Ho sentito nella recitazione e testo, forti echi pirandelliani. C’è quello scavo nella coscienza che fu caro al drammaturgo di Girgenti e torna nelle note di Manfridi. Non ci sono slavine, nessun aereo precipita, solo un accenno mansueto a un incidente avvenuto anni prima di un esperto scalatore. Nella pièce c’è il tumulto dell’anima, sommesso, che ogni tanto grida e cerca il luogo intimo per lo sfogo. Ho avvertito, nella voce morbida e gradevole di Ennio Coltorti, la passione intera e priva di condizioni per la vita del personaggio e dell’attore. In quella gentilezza c’è tutta la grinta che non sconfina mai nell’urlo assordante di certi attori maldestri. L’urlo, tuttavia senza picchi pungenti (pari all’azzurro del cielo) arriva una sola volta: quando accade quello che l’uomo, il personaggio di Ennio, desiderava da molti anni. Esperienza già vissuta ed eccezionalmente ripetuta. Ma che qui non sveleremo.

Interessanti l’attrice e l’ attor giovane Giacopello e Pannofino

Ci piacciono e concorrono alla buona riuscita anche Sara Giacopello e Andrea Pannofino (figlio d’arte di Emanuela Rossi e Francesco Pannofino), che mostrano buona predisposizione attoriale per quanto agli esordi.
- - -
• ISTRUZIONI OPERATIVE:
a) Trascrivi dal brano scelto il tratto che va da "Interessanti l’attrice e" fino a "quanto agli esordi." incluso.
b) Rispondi in breve, in base al brano scelto:
(i) Nelle note di quale autore torna lo scavo nella coscienza?
(ii) Quante volte arriva l'urlo del personaggio di Ennio?
(iii) Chi sono i genitori di Andrea Pannofino?
- - -
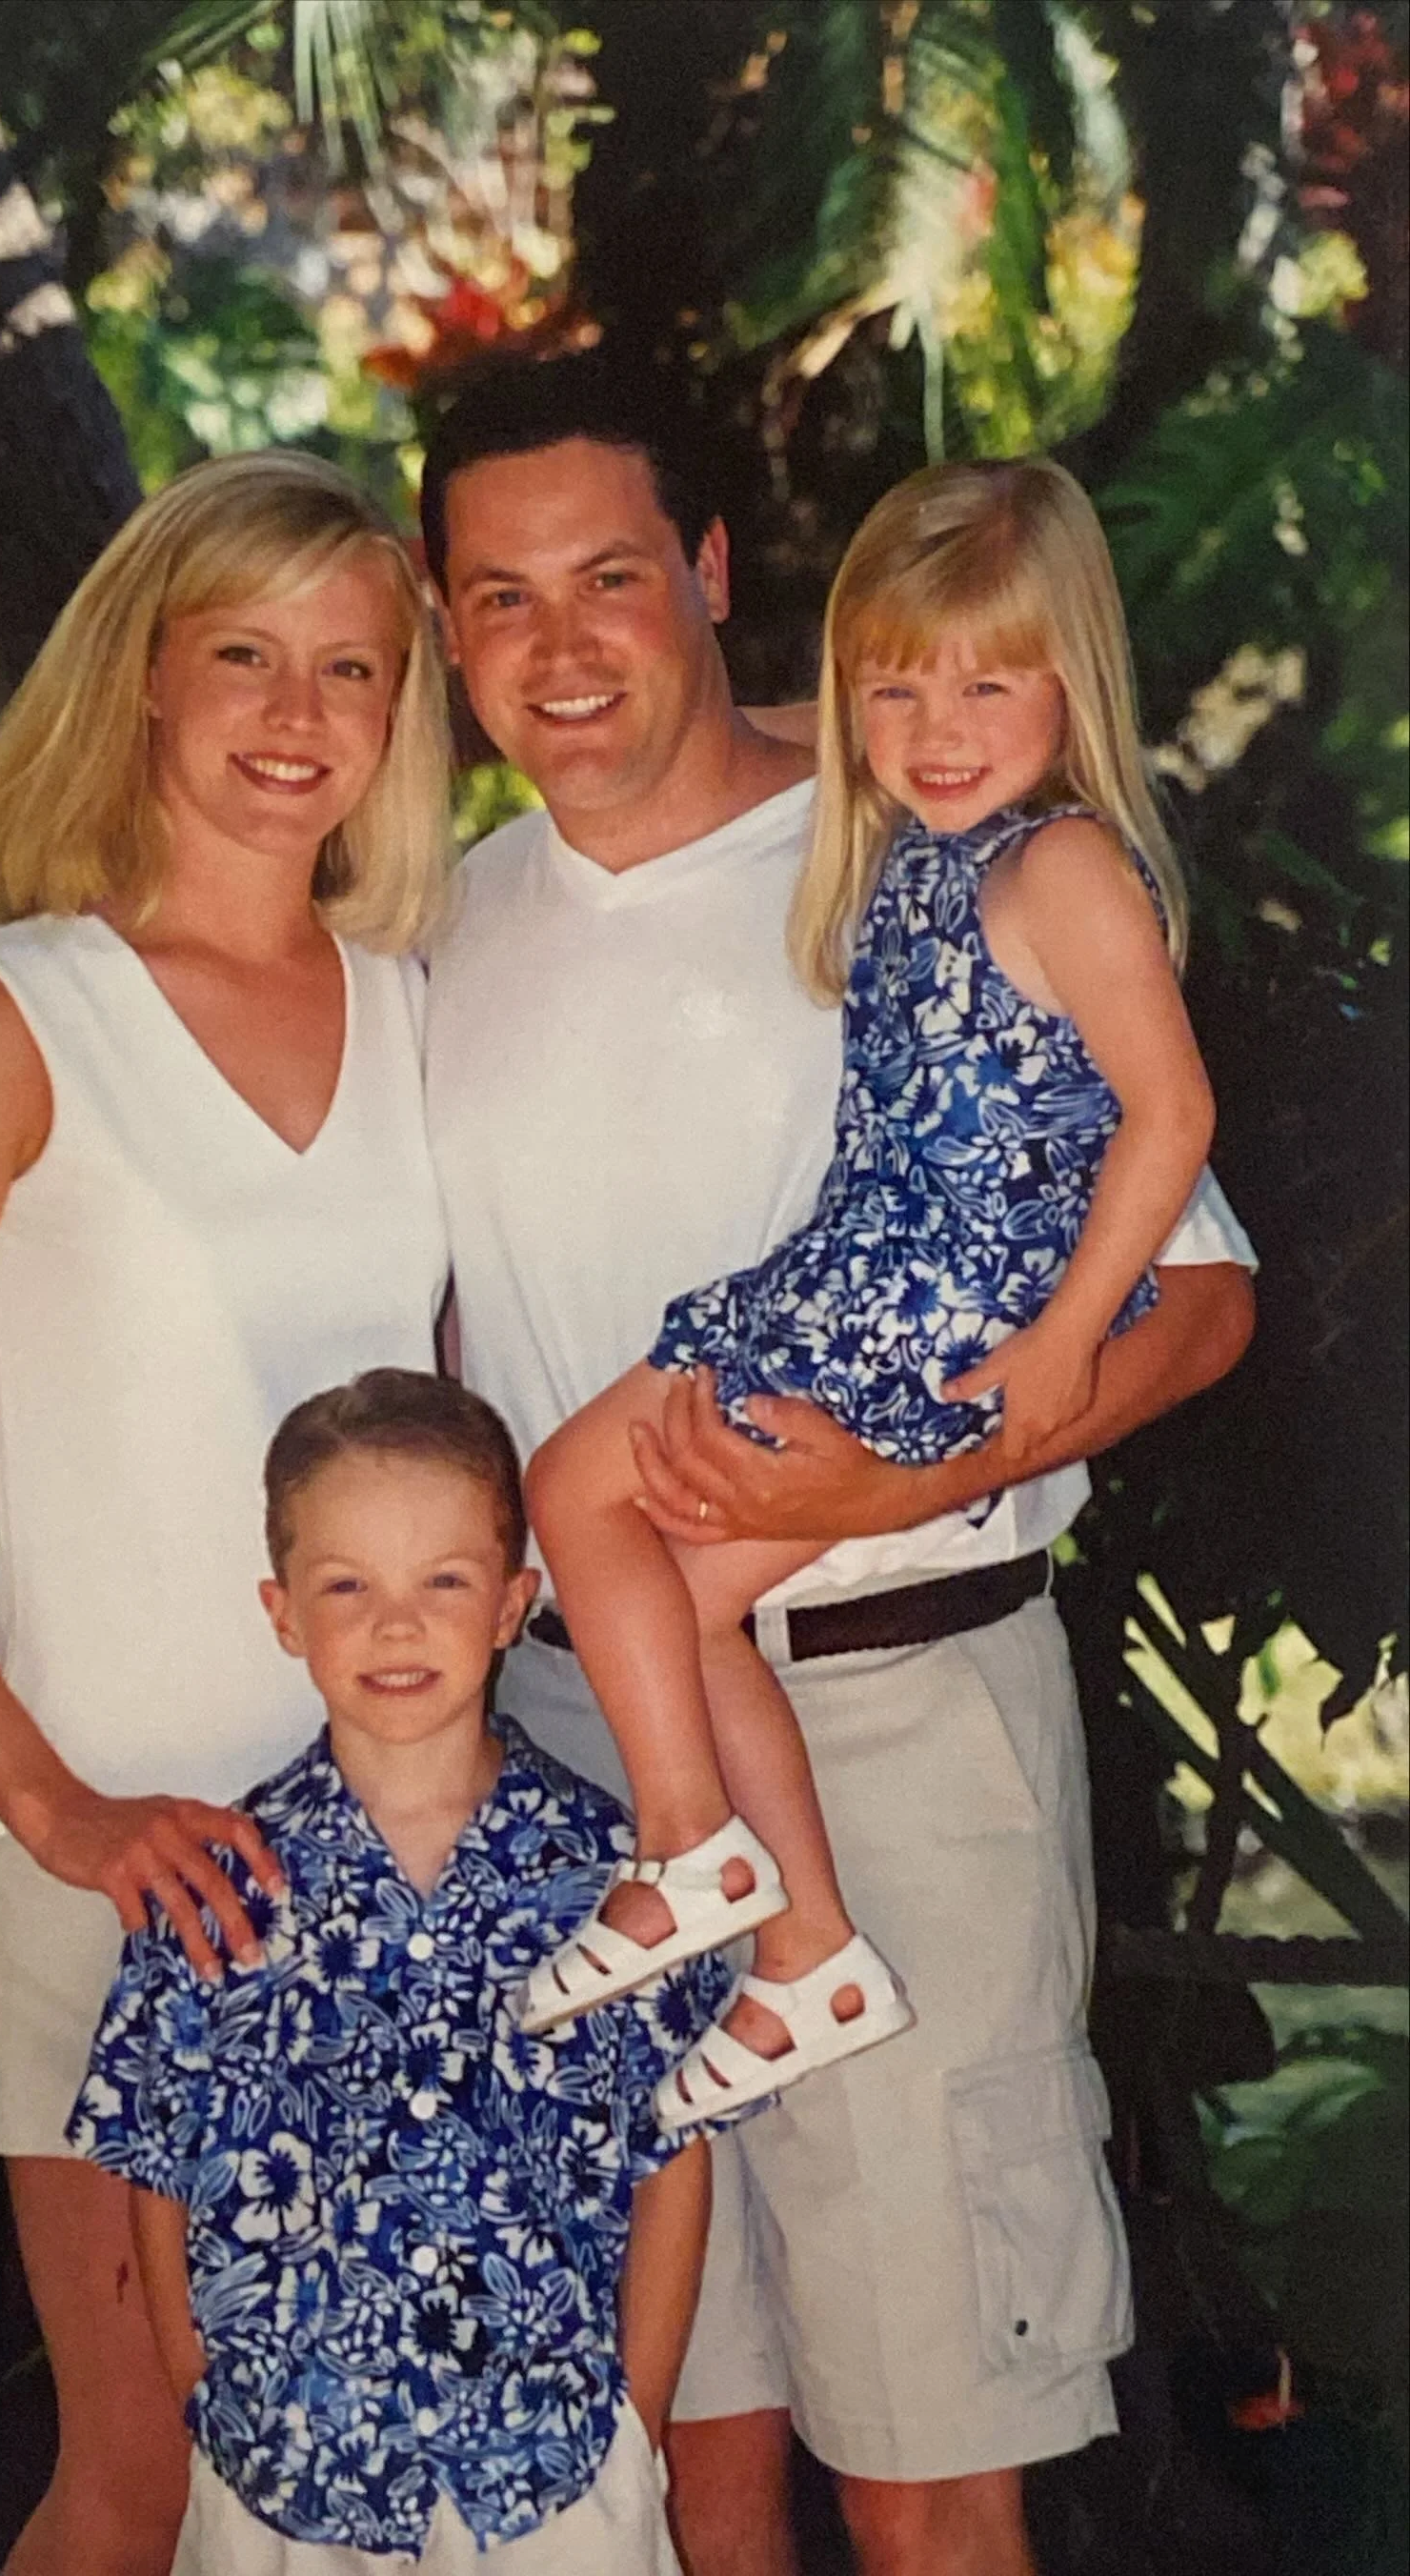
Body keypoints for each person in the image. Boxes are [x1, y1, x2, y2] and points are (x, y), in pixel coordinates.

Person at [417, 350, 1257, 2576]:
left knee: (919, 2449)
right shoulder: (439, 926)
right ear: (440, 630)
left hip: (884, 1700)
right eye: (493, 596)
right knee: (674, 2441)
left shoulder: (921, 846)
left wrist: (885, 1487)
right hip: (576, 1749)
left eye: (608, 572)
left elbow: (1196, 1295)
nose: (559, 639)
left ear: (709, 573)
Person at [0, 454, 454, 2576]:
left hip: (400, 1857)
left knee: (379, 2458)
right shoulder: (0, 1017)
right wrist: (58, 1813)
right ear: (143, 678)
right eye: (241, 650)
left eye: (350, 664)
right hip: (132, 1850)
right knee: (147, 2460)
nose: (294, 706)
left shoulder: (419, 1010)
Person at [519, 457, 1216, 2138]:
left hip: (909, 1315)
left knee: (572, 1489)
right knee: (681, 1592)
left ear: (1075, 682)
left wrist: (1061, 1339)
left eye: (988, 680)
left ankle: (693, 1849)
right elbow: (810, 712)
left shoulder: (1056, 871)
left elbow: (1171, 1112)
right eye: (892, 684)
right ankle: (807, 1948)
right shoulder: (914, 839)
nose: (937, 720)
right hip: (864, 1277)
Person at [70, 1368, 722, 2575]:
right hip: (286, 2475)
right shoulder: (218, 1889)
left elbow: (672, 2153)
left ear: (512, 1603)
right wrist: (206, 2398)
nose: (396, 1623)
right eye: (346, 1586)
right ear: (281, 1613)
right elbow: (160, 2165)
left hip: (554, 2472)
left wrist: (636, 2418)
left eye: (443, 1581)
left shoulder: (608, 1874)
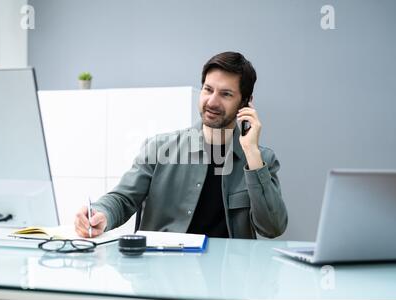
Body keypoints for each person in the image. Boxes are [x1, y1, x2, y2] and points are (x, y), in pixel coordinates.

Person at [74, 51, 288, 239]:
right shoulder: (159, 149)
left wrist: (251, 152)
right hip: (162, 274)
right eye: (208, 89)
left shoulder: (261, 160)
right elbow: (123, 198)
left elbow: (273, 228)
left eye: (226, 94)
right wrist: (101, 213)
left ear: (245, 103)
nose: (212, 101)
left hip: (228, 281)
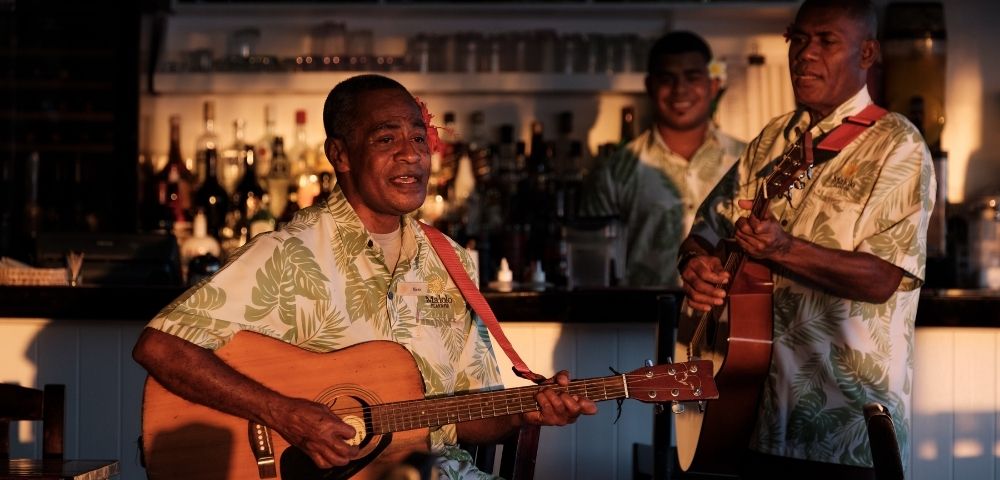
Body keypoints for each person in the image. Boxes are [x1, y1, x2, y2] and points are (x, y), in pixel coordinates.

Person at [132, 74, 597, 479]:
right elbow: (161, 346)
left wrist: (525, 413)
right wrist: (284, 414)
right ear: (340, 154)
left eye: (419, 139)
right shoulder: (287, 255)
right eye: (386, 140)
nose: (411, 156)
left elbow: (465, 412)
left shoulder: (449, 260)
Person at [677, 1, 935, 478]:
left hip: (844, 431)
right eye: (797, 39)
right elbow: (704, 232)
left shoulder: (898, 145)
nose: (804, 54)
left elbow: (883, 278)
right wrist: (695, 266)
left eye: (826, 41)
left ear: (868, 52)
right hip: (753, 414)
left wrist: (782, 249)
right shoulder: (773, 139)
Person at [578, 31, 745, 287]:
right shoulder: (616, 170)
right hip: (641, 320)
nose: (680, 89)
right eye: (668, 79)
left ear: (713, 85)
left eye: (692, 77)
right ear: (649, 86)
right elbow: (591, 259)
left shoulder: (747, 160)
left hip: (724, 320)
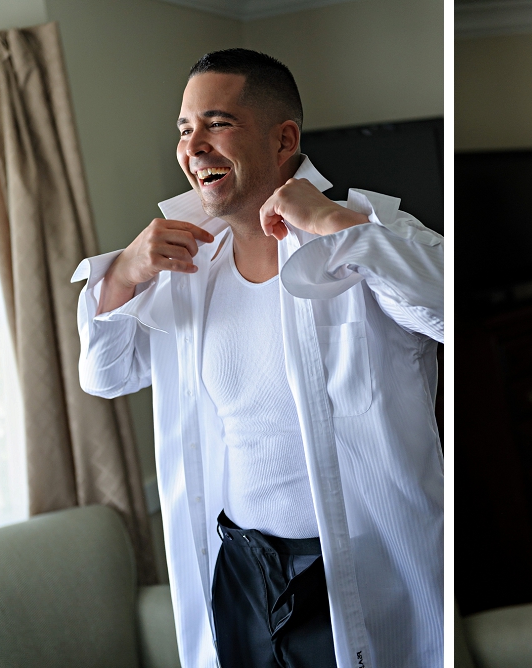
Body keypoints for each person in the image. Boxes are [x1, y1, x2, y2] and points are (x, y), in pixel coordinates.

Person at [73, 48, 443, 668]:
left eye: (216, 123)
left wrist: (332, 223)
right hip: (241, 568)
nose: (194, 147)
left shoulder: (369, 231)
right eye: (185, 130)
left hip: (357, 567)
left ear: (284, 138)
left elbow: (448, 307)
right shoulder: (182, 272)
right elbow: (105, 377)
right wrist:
- - -
• RISPOSTE:
a)
Interessanti l’attrice e l’ attor giovane Giacopello e Pannofino

Ci piacciono e concorrono alla buona riuscita anche Sara Giacopello e Andrea Pannofino (figlio d’arte di Emanuela Rossi e Francesco Pannofino), che mostrano buona predisposizione attoriale per quanto agli esordi.

b)
(i) Manfridi.
(ii) Una sola volta.
(iii) Emanuela Rossi e Francesco Pannofino.